Sources close to the senator say he has been assembling evidence for months, working with financial analysts and former DOJ officials to map the flow of foreign-linked funds into U.S. political activism. “What they found,” one source said, “was a web of nonprofits, shell accounts, and charitable fronts moving money faster than regulators can track.”
The RICO Act — originally designed in the 1970s to combat organized crime syndicates — allows prosecutors to target individuals involved in a criminal enterprise, even if they didn’t commit the crimes directly. Applying that framework to political financing would be unprecedented — and explosive.
Under the proposed bill, any individual or organization found “knowingly contributing to coordinated acts of civil disruption” could face up to 20 years in federal prison, along with frozen accounts and forfeited assets. The legislation would also compel financial institutions to report suspicious transfers to political or activist groups exceeding $100,000 within a 12-month period.

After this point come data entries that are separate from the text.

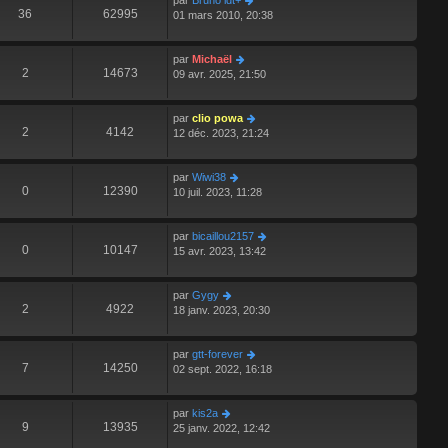
par
Bruno idt+
36
62995
01 mars 2010, 20:38
par
Michaël
2
14673
09 avr. 2025, 21:50
par
clio powa
2
4142
12 déc. 2023, 21:24
par
Wiwi38
0
12390
10 juil. 2023, 11:28
par
bicaillou2157
0
10147
15 avr. 2023, 13:42
par
Gygy
2
4922
18 janv. 2023, 20:30
par
gtt-forever
7
14250
02 sept. 2022, 16:18
par
kis2a
9
13935
25 janv. 2022, 12:42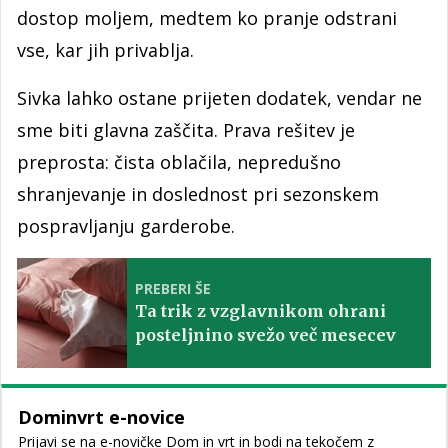
dostop moljem, medtem ko pranje odstrani
vse, kar jih privablja.
Sivka lahko ostane prijeten dodatek, vendar ne
sme biti glavna zaščita. Prava rešitev je
preprosta: čista oblačila, nepredušno
shranjevanje in doslednost pri sezonskem
pospravljanju garderobe.
PREBERI ŠE
Ta trik z vzglavnikom ohrani
posteljnino svežo več mesecev
Dominvrt e-novice
Prijavi se na e-novičke Dom in vrt in bodi na tekočem z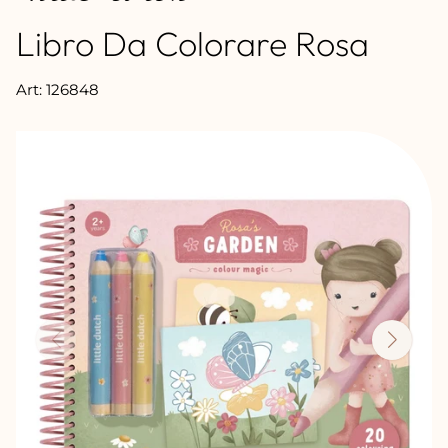
Libro Da Colorare Rosa
Art: 126848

Cruz’s allies have framed the move as a necessary escalation. “This is about stopping political money laundering,” said Senator Josh Hawley, who immediately co-sponsored the bill. “If you can trace the funds from a protest that burns down a police car back to a billionaire’s account, that’s not activism — that’s conspiracy.”

Democrats, however, were quick to denounce the measure as authoritarian overreach. Senator Elizabeth Warren called it “a dangerous abuse of power aimed at silencing dissent,” warning that it could be used to target legitimate social movements. “Ted Cruz wants to criminalize protest,” she said on the Senate floor. “That’s not patriotism. That’s paranoia.”
Still, insiders say the proposal may have more traction than critics expect. Following the wave of protests that erupted across major cities in 2025 — several of which ended in violence and tens of millions in property damage — public polling shows a surge in support for stricter funding oversight.
Behind the scenes, Cruz’s team is already preparing for what one aide called “the financial equivalent of a nuclear retaliation.” If the bill gains momentum, it could empower federal agencies to immediately freeze or investigate accounts connected to Soros-linked foundations, both in the U.S. and abroad. “It’s a legal first strike,” said one political consultant. “If it passes, Soros’s influence machine could lose access to hundreds of millions overnight.”
While George Soros himself has not responded publicly, a spokesperson for the Open Society Foundations issued a terse statement late Thursday, calling Cruz’s proposal “a baseless attack on civil freedom and international cooperation.” The statement read, “We have always operated transparently and lawfully. Senator Cruz’s attempt to weaponize RICO law against political opposition represents a grave threat to democracy.”
But among conservatives, the move is already being hailed as a defining stand. Commentators on Fox News and Newsmax praised Cruz for “doing what others were too afraid to do.” Jeanine Pirro called it “a direct hit against the puppet master of modern chaos,” adding, “If this passes, the money trail ends here.”
By evening, the hashtag #CruzVsSoros was trending nationwide. Supporters flooded social media with calls to “Defund the Puppet Masters,” while protesters outside the Capitol demanded the bill’s immediate withdrawal.
And yet, even Cruz’s critics admit — this time feels different. “He’s not bluffing,” one Democratic strategist said. “He’s playing for keeps.”
For Ted Cruz, it’s more than political theater. It’s a war of ideology — money versus sovereignty, power versus accountability. And as one of his aides put it late Thursday night, “When the dust settles, either Soros blinks… or America changes forever.”